Well at least i have not out cast everyone....
Hi Christine,
Don't feel bad... nobody is upset. After hearing your issues I totally understand your stress and I would be wanting to sort it out asap too if it was me. I feel your stress too, just having one ASD kid is enough to send me over the edge so I can appreciate moms who have to handle more.......it's certainly not easy!!!
Interesting what you said about Edmonton. Anyway, I think things are on the up for New Heights too.

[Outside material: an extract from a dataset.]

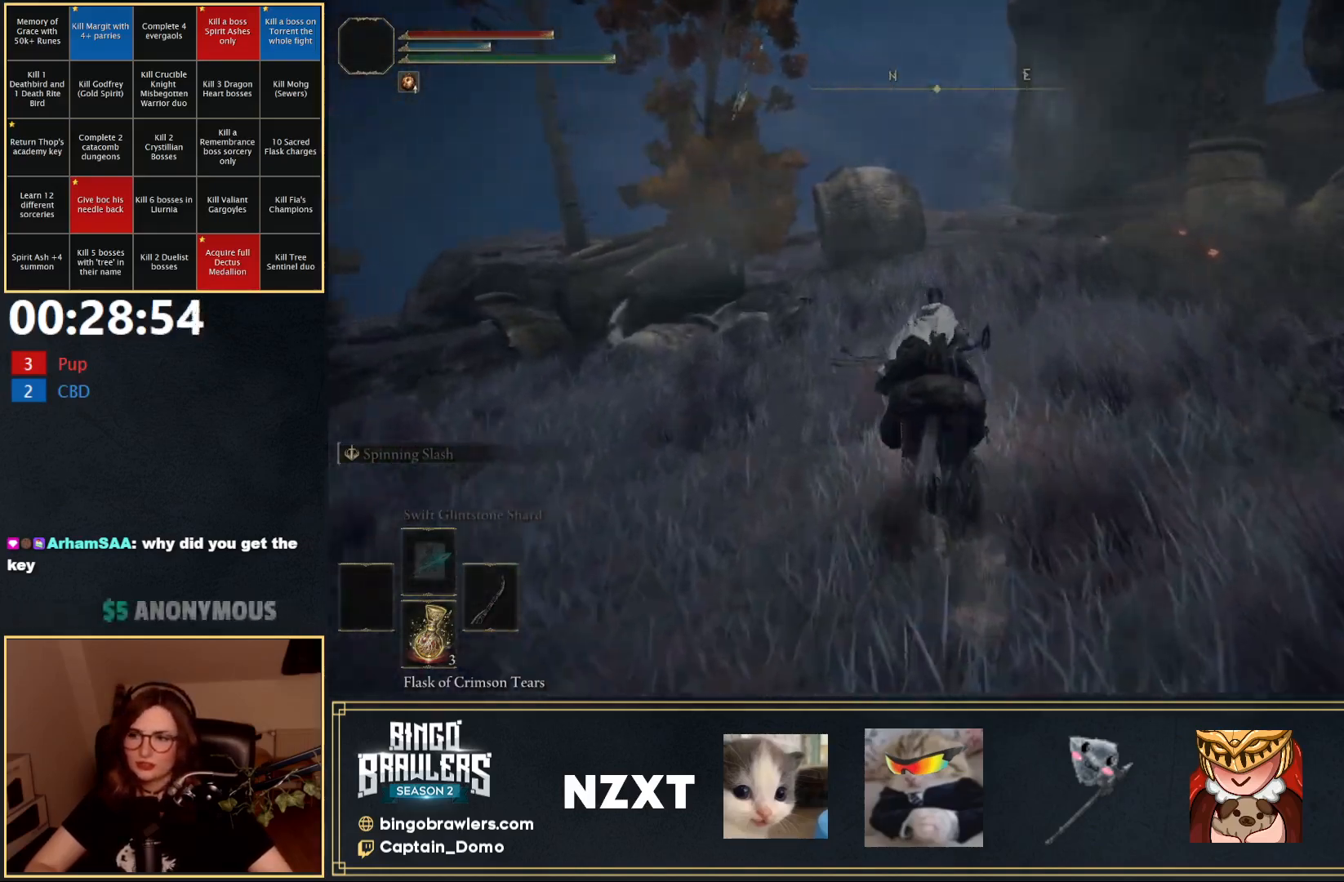
{"buttons": [], "left_stick": "up", "right_stick": "center", "events": []}
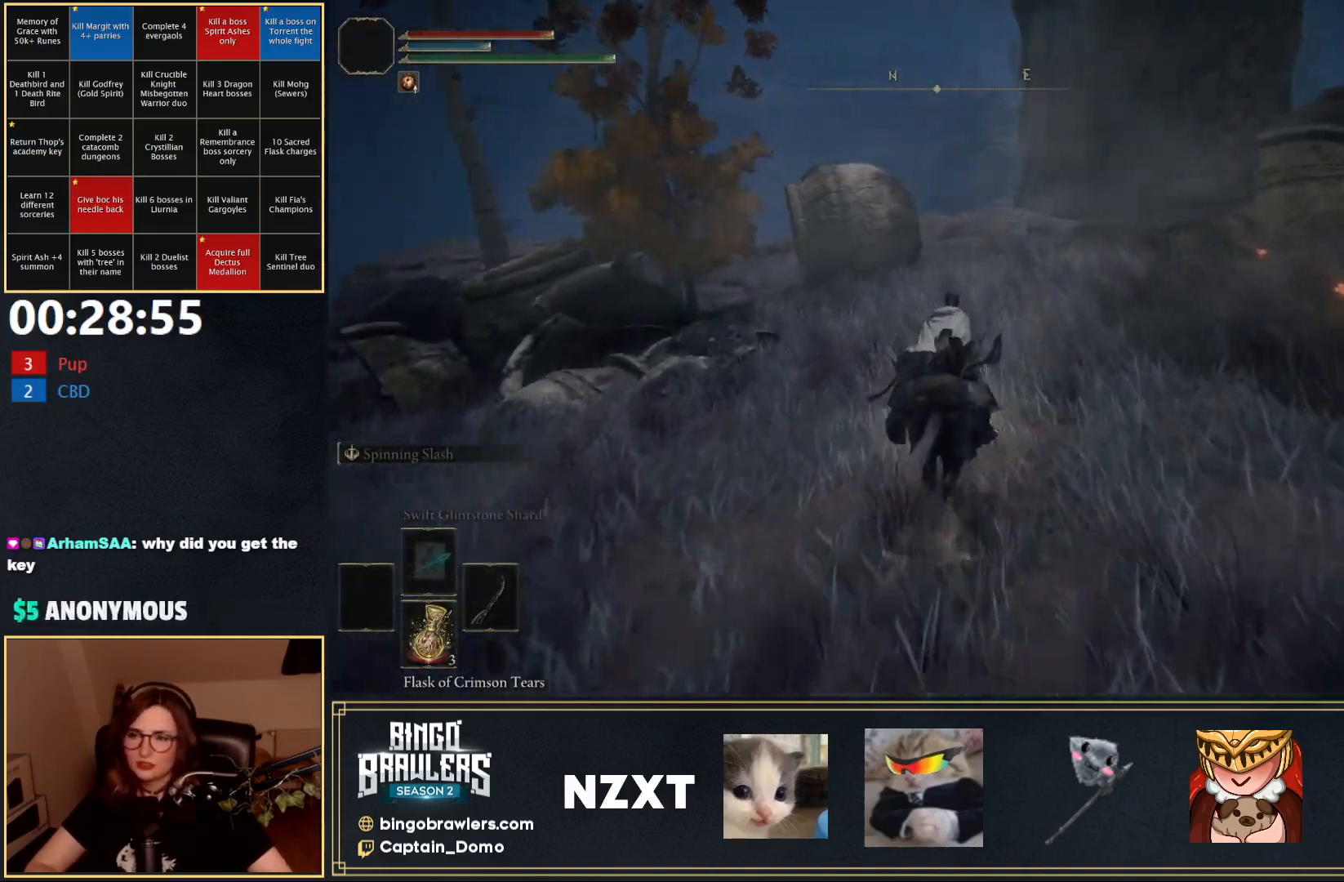
{"buttons": [], "left_stick": "up", "right_stick": "center", "events": []}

If you ever need someone to talk to I am open and I am free most afternoons while the boys are in class.
Hugs
Brenda
Saturday, March 21, 2009
Calgary Tower
So Another cool Calgary thing, we took Jesus and Ana to the Calgary tower! Ana is afraid of heights so this was a huge thing for her and the glass floor scared her. But I want to try and get there before she went home, so again you couldn't see everything cause it was about to snow again but the idea was there!
slowly getting here
I know I should have updated awhile ago, I am just having a hard time focusing to to it! in between work and school and trying to have a little life to go out every once in awhile I feel like I have NO life or time for anything, I know it is just me complaining but I feel a little overwhelmed in my own world. We went to Edmonton on Wed night for Sara's apt at the glenrose and that went great we had a great time just relaxing which was what we so needed. With David still not 100% and problems with the school it was nice to have a couple days to not think about it even though when we walked through the door the problems where there and more.....I am a little stressed about it all but really not sure what you can do other than pray and hope your prayers are heard to heavenly father saying I am hanging off the cliff can you please help me. David did blood work last week and they have called 2 times since wed to say he needs to come in.......not good when we were only gone 2 days :S and I got a letter/bill from the school saying I owe $800 in busing WHAT I was never told of this and it is back too Sept. still in shock of that.....because Edmonton pays you to take your kids to school and we were never asked for a dime towards that.....at this point David says if they push it he is pulling the kids from school, what we thought was a great school has been going down a slippery slope to no where land......they got rid of the director and the principle and the people that barley had the head above water before are now in charge it is making us question everything and as much as I don't want to pull them I am starting to really wonder about the education my kids are really getting which is sad I shouldn't feel that way......oh that is my life right now I will try to get our last couple trips up soon for those that actual come and look to see, not sure how many of you there are.. that come but it is coming!
Thursday, March 19, 2009
West Edmonton Mall
Sara had a apt at the Glenrose in the morning so we thought we would take the time to have a little bit of a brake from real life so we went to Galaxy land for some play time and the boys had soooooooooooooooooooo much fun, as did Sara not as much as she is still to tiny for alot of the rides but they all have to go through that horrible part of life!